Noho Sound & Stereo has a younger vibe than the other high-end shops I've visited over the past few years. There's an energy to the place, which stems from the owners Alex Roy, Ron Kain, Chris Petranis and their desire to attract a younger clientele.
Noho Sound is reaching them through social media, and they regularly host live music concerts for 50 to 100 people in the store, in a nearby loft space and at the World of McIntosh townhouse in New York City.
Noho also has a relationship with Groupmuse, a platform that brings classical chamber music concerts into people's homes and businesses. Those Noho shows are attracting Julliard students, and the store also does jazz and rock concerts. There are also themed listening nights, with a wide range of recorded music.
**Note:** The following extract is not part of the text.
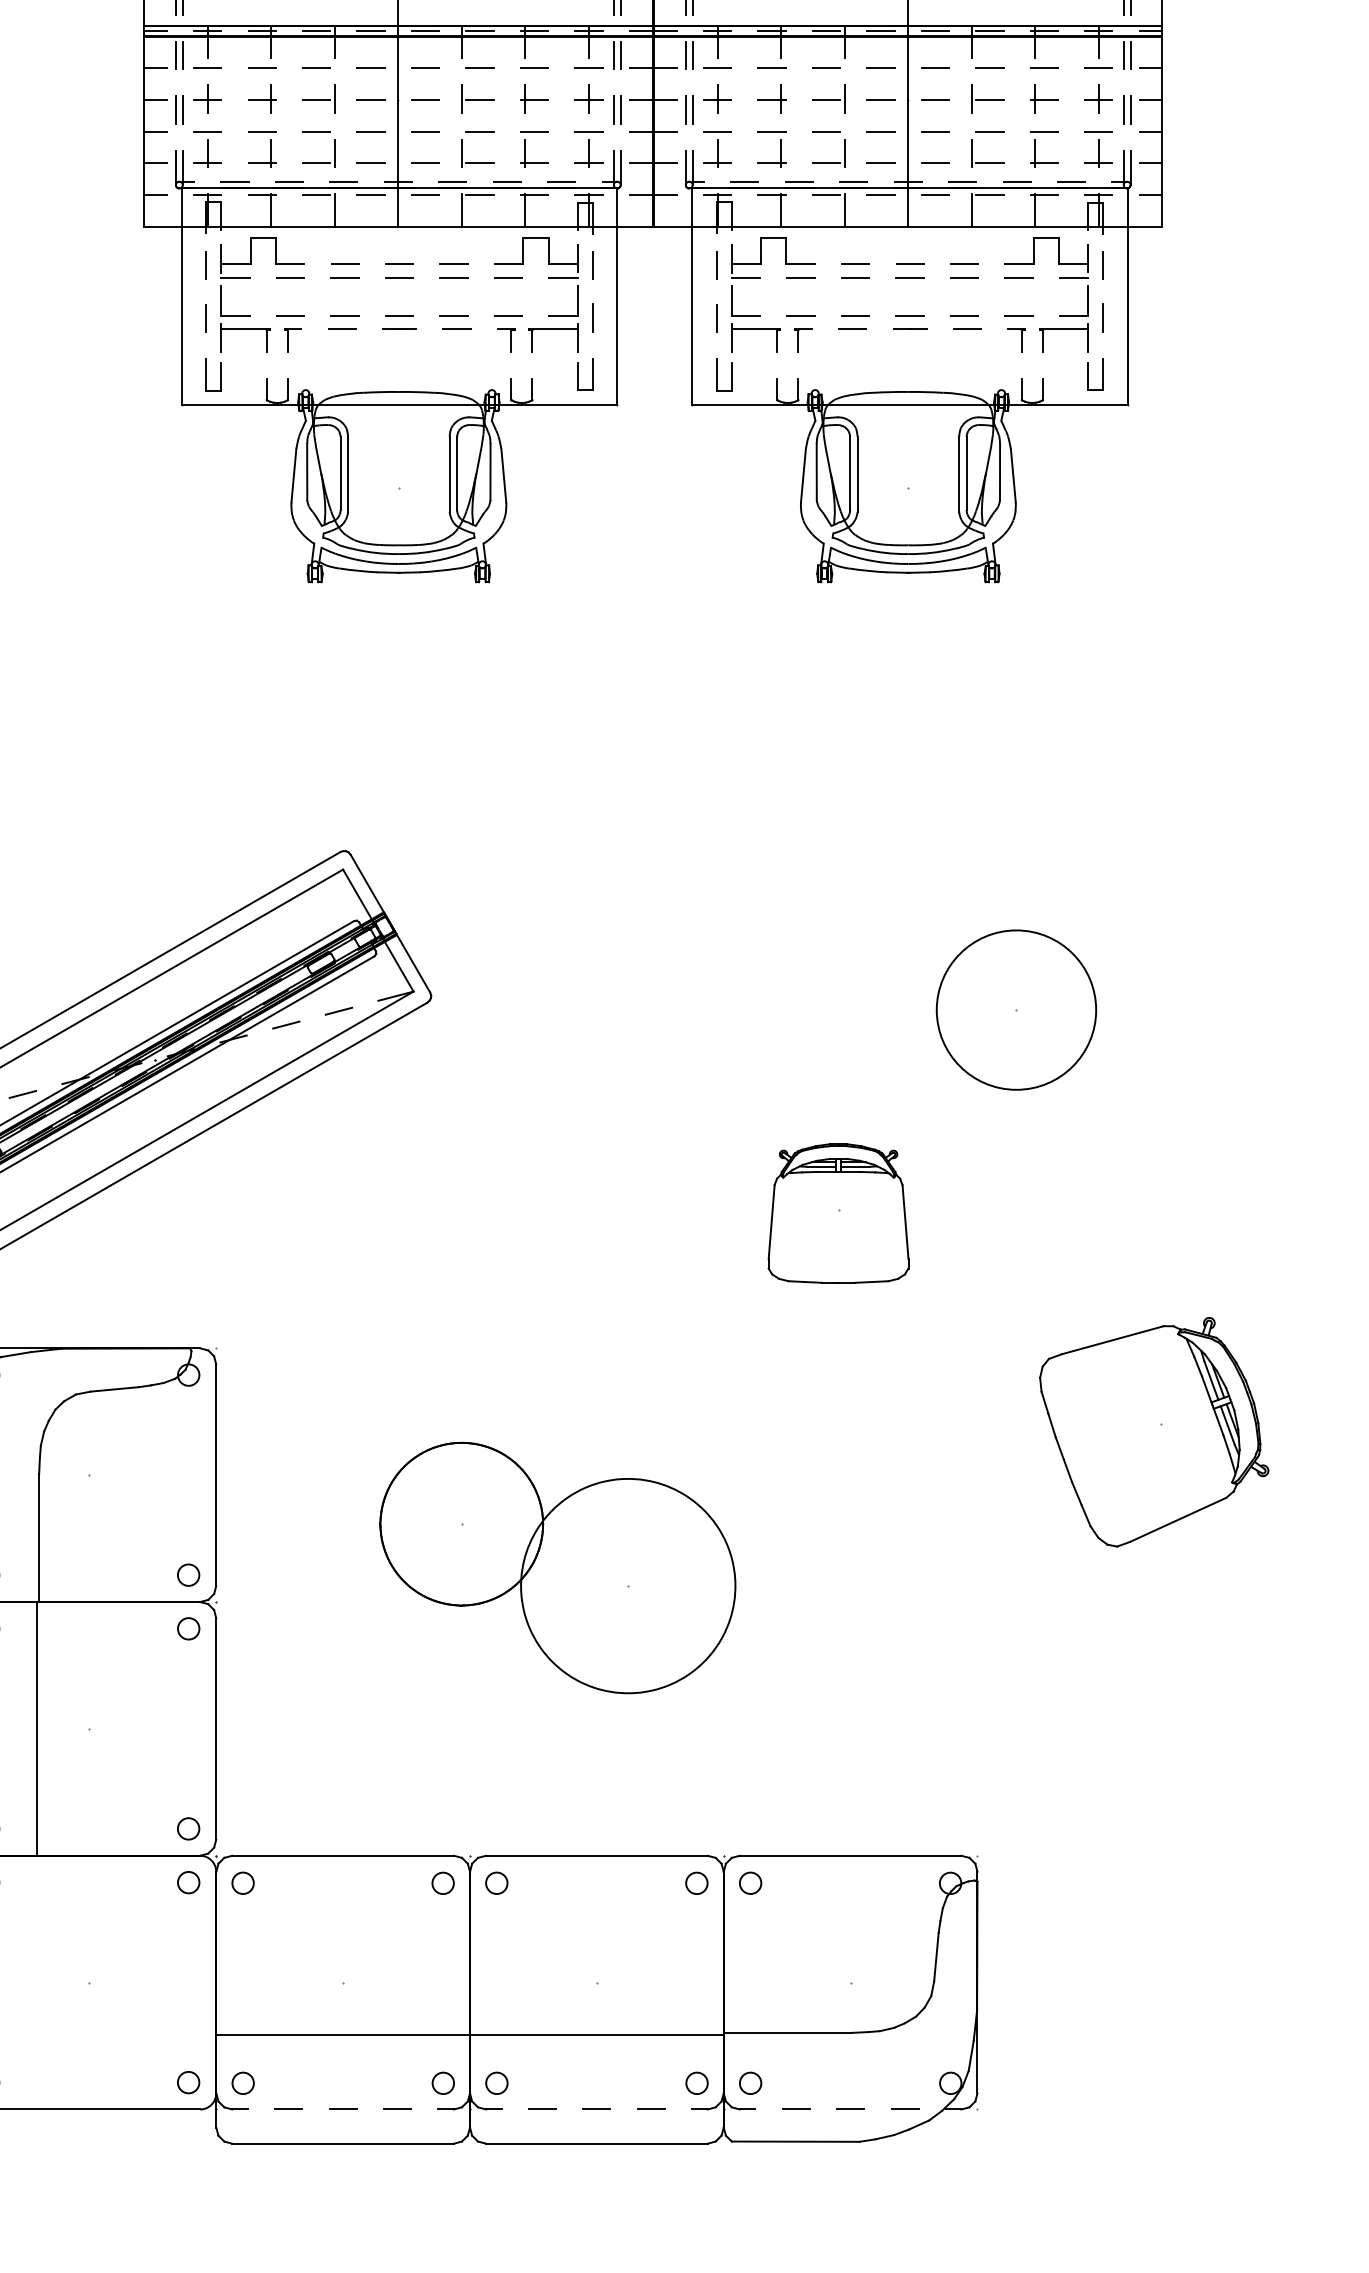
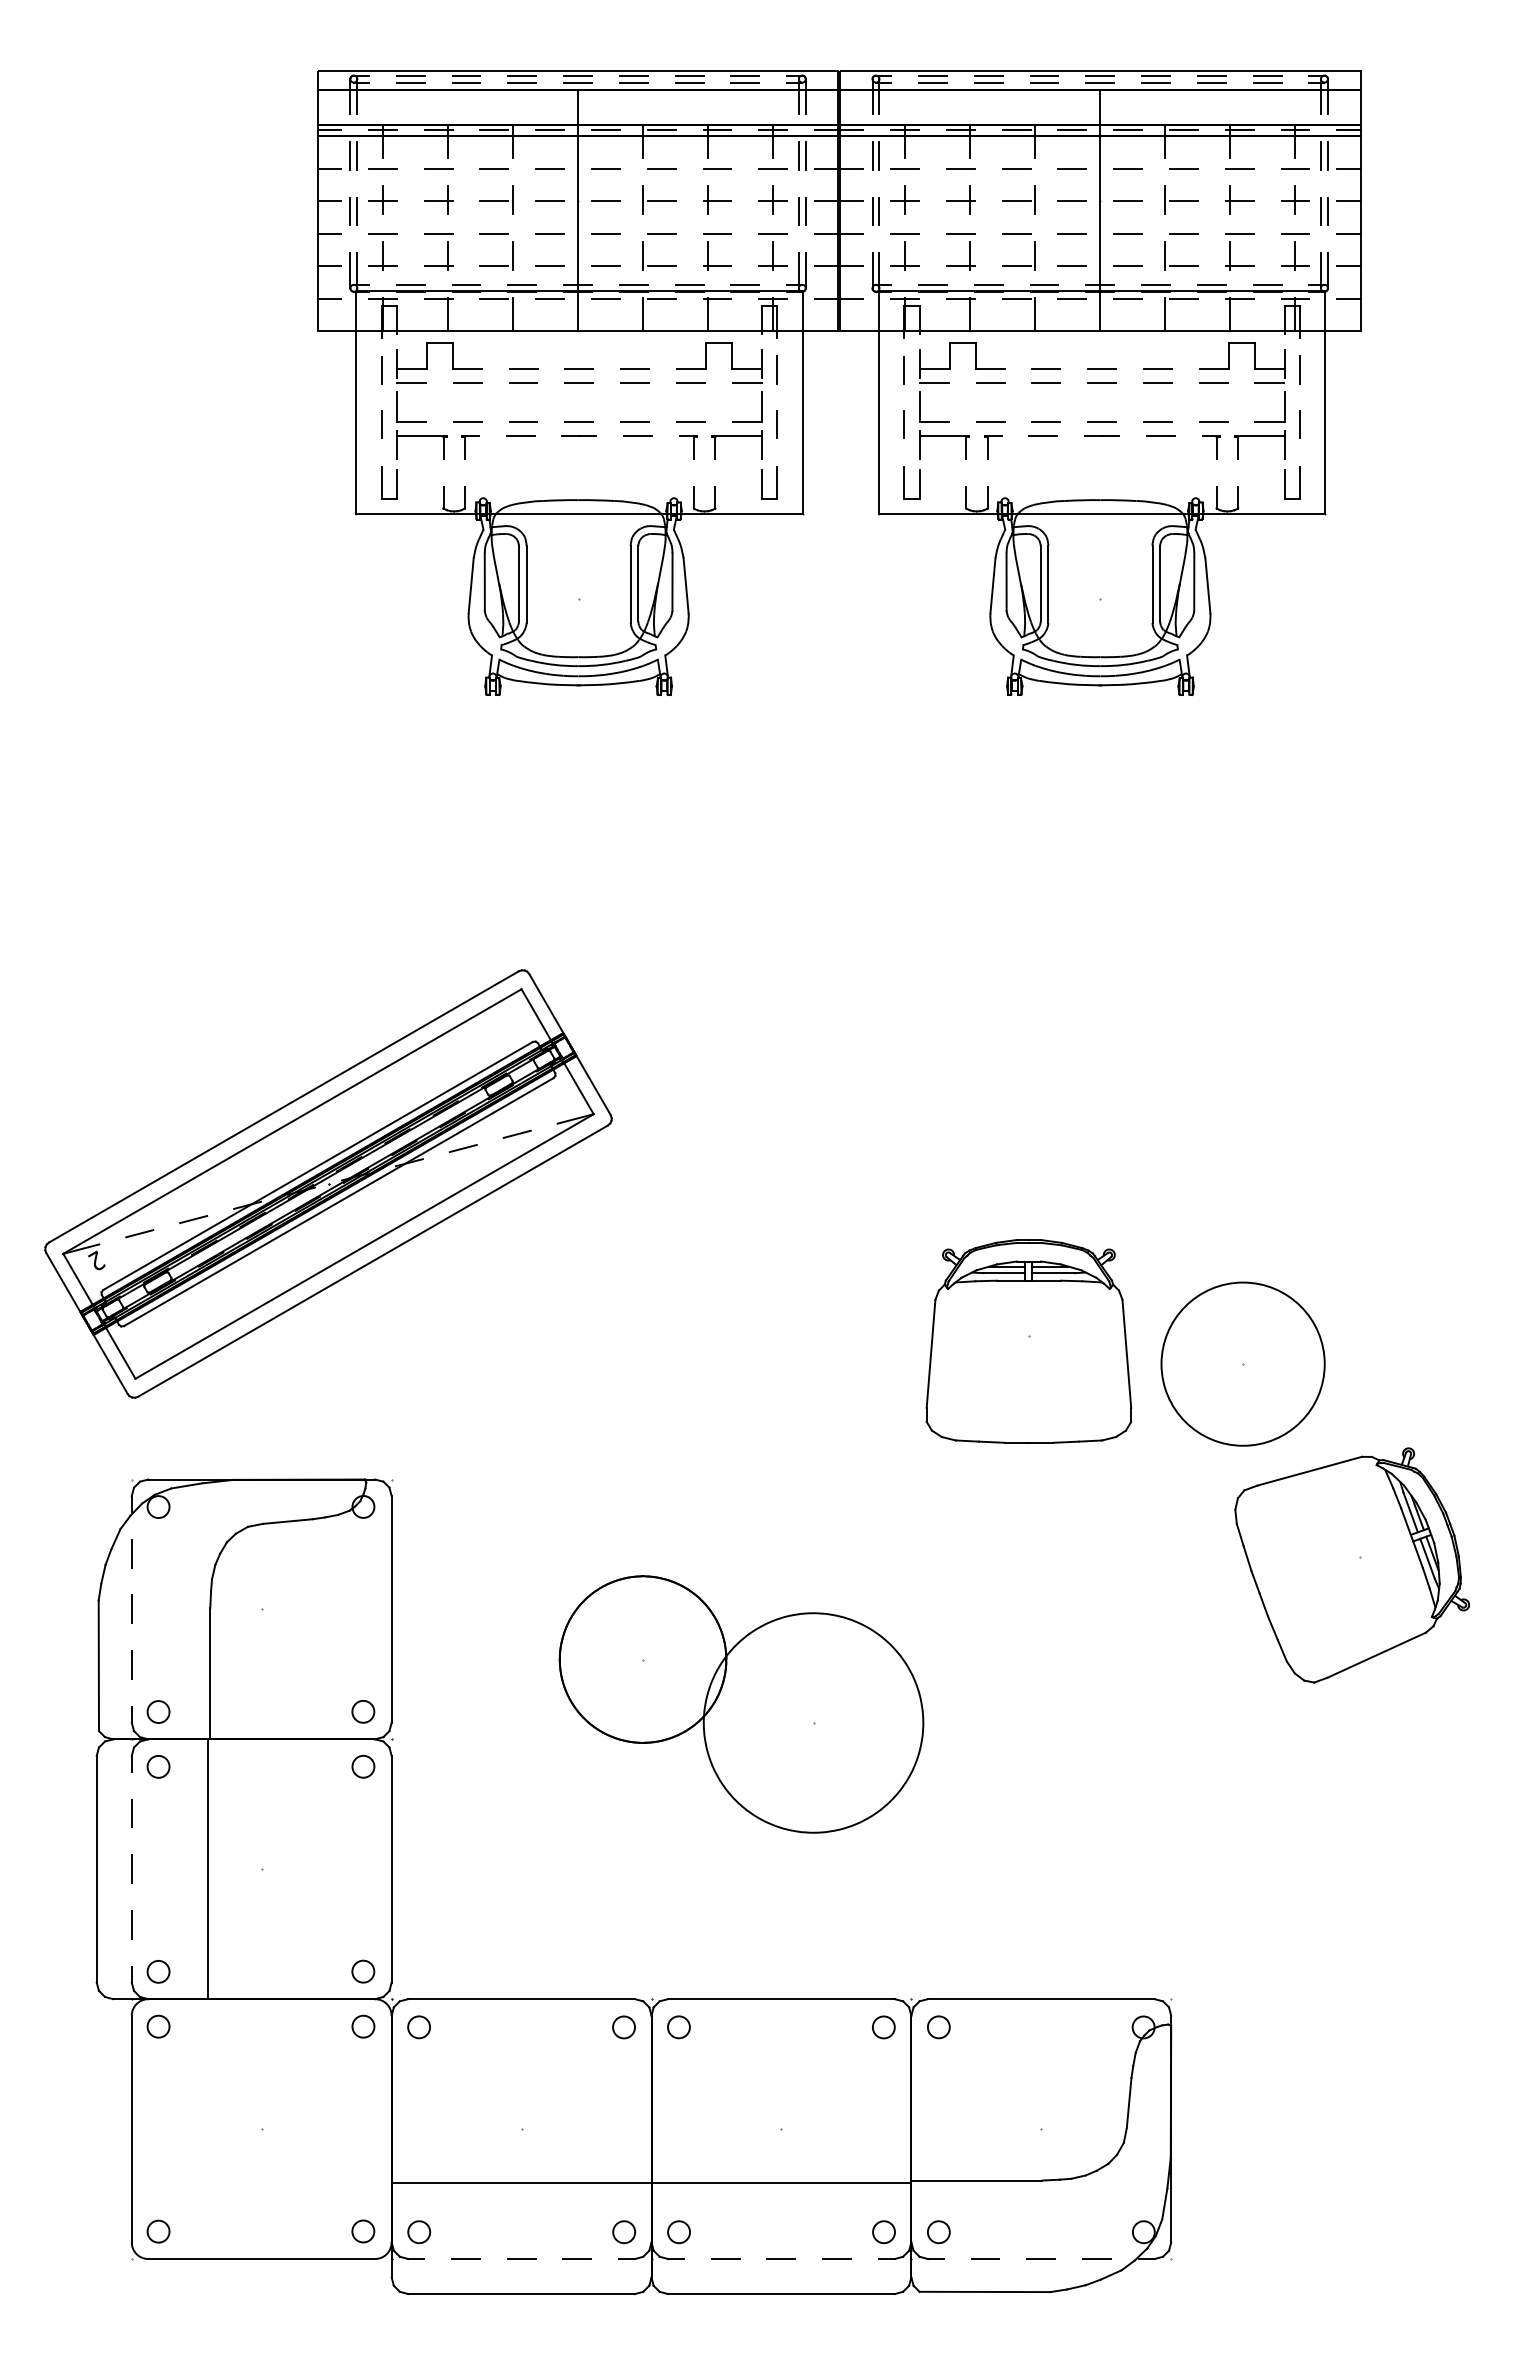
part: (1015, 1009) -> (1242, 1363), moved
part: (838, 1213) -> (1028, 1341), size x1.43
By exposing people to great music right away, those potential customers are then encouraged to listen to these new favorite songs on Noho Sound's systems. Hearing and feeling their music in a different, more meaningful way changes people. Not everyone of course, but some get it, and they come away knowing great sound changes the way they feel about music. That's what brick and mortar audio stores offer that you can't get online.
Noho Sound also seems to be attracting a lot more women, who in my experience often feel ignored at other high-end shops. That's wonderful news right there.
Noho Sound's selection of high-end brands range from Audio Research, Aurender, DeVore Fidelity, Focal, McIntosh Labs, Musical Fidelity, Naim, Sonus Faber, Sonos, and U-Turn Audio to name a few. There's lots of expensive gear, but complete system prices start around $1,300. Bottom line: Buying and owning an audio system should be fun, and that's what Noho Sound is all about.
The store operates on an appointment-only basis.